Create a `.env` file in the project root:

```bash
HF_TOKEN=your_huggingface_token_here

# Optional overrides
API_BASE_URL=https://router.huggingface.co/v1
MODEL_NAME=Qwen/Qwen2.5-72B-Instruct
SERVER_URL=http://localhost:8000
```

| Variable | Default | Required |
|---|---|---|
| `HF_TOKEN` | β€” | Yes |
| `API_BASE_URL` | `https://router.huggingface.co/v1` | No |
| `MODEL_NAME` | `Qwen/Qwen2.5-72B-Instruct` | No |
| `SERVER_URL` | `http://localhost:8000` | No |

---

### 4. Start the environment server

The environment server runs in Docker. Build and start it:

```bash
# Build the image
docker build -t why_did_it_fail_env:latest .

# Run the server (exposes on port 8000)
docker run -p 8000:8000 why_did_it_fail_env:latest
```

The server is ready when you see `Uvicorn running on http://0.0.0.0:8000`.

---

### 5. Run inference

In a separate terminal:

```bash
uv run python inference.py

# Python 3 explicit
uv run python3 inference.py
```

Stdout will stream `[START]` / `[STEP]` / `[END]` lines per episode. Internal logs go to stderr.

---

### 6. Verify environment state (optional)

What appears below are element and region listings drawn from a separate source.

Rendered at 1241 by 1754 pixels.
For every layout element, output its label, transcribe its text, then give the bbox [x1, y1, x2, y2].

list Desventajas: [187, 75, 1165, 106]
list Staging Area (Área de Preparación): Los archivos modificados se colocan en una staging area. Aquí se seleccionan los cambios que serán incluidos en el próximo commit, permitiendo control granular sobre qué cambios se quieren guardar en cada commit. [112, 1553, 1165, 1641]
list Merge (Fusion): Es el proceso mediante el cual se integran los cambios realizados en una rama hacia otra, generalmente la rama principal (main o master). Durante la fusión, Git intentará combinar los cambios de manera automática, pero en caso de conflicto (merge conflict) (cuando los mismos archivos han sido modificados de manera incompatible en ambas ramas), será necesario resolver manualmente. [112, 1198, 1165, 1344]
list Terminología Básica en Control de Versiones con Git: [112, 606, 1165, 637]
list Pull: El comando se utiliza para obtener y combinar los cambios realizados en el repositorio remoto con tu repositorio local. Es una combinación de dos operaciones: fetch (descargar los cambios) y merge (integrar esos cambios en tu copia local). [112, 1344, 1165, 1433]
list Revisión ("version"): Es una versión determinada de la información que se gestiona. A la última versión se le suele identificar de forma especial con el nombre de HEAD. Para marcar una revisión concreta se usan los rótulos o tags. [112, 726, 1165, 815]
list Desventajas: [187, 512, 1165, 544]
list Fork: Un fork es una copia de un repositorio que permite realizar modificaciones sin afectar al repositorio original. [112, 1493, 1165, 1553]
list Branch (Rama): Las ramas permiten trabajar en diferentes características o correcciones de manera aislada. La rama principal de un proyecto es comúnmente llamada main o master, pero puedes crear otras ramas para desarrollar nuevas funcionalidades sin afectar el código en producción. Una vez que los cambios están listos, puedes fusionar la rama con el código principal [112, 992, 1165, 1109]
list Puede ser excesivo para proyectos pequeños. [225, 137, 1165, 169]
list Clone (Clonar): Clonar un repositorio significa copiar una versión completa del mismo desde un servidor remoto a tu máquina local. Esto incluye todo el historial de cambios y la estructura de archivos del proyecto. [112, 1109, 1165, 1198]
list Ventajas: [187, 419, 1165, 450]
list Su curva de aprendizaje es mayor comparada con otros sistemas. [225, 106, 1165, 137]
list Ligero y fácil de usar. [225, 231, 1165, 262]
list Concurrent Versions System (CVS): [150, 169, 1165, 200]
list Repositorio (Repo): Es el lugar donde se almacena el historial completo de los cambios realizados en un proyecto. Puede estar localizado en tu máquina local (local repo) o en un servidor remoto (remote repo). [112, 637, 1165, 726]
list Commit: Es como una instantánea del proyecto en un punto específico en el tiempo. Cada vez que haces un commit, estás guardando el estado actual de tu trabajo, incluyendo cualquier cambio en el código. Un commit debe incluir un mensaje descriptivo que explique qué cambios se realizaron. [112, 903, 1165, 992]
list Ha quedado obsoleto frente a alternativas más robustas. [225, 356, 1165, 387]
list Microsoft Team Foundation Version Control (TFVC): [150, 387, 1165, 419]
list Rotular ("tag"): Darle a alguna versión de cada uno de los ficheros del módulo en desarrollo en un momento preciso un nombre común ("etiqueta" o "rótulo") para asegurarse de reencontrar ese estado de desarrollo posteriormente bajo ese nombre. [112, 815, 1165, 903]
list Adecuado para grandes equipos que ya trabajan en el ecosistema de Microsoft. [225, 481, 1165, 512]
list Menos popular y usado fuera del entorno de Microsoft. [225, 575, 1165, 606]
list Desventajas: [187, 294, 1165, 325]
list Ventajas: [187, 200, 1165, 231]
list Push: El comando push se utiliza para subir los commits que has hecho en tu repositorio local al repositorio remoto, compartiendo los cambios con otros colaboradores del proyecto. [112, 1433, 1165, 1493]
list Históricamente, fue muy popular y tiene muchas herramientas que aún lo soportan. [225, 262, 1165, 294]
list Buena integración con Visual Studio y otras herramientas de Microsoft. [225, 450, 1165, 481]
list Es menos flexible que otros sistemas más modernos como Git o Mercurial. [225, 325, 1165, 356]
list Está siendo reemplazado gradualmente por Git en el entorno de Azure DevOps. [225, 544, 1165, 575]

To confirm the state endpoint is working correctly β€” episode tracking, inspection order, required sources:

```bash
uv run python test_state.py
```

Runs a single hard episode and calls `state()` after every action. Prints `OK` or `FAIL` per checkpoint.

---

### Local Agent β€” No API Key Required

To smoke test the full pipeline without calling an external LLM, you can run inference with a local model via [Ollama](https://ollama.com/).

**1. Install Ollama**

```bash
brew install ollama
```

**2. Pull a model**

```bash
# Recommended: a small instruction-tuned model
ollama pull qwen2.5:7b
```

**3. Start the Ollama server**

```bash
ollama serve
```

**4. Run inference against the local model**

```bash
USE_LOCAL=true uv run python inference.py
```

> The local agent follows a fixed inspection strategy and won't match frontier model scores, but it exercises the full pipeline β€” server, grader, judge, and stdout format β€” with no API calls or token costs.

---

## Project Structure

```
WhyDidItFail/
β”œβ”€β”€ inference.py                    # Baseline inference script
β”œβ”€β”€ test_state.py                   # State endpoint verification script
β”œβ”€β”€ client.py                       # WhyDidItFailEnv client (WebSocket)
β”œβ”€β”€ models.py                       # Action, Observation, and State Pydantic models
β”œβ”€β”€ openenv.yaml                    # OpenEnv manifest
β”œβ”€β”€ Dockerfile                      # Container image
└── server/
    β”œβ”€β”€ WhyDidItFail_environment.py # Core environment logic (step/reset/state)
    β”œβ”€β”€ app.py                      # FastAPI server (HTTP + WebSocket)
    β”œβ”€β”€ scenarios.py                # 12 scenario definitions
    β”œβ”€β”€ graders.py                  # Programmatic grader
    └── llm_judge.py                # LLM-based reasoning quality judge
```

---

## OpenEnv Spec Compliance

- Typed `Action`, `Observation` Pydantic models βœ“
- `step(action)` β†’ `(observation, reward, done, info)` βœ“
- `reset()` β†’ initial observation βœ“
- `state()` β†’ current state βœ“
- `openenv.yaml` with 3 tasks and grader definitions βœ“
- Passes `openenv validate` βœ“


#### AI Usage Disclosure

This project was developed with the assistance of AI tools, including Claude and ChatGPT. These tools were used to support tasks such as code generation, documentation drafting, and problem-solving.

All AI-generated content has been carefully reviewed, tested, and validated before being included in this repository. I take full responsibility for the accuracy, functionality, and integrity of the code and documentation provided.

AI assistance was used as a productivity aid, but all final decisions, implementations, and reviews were performed by me to ensure quality and correctness.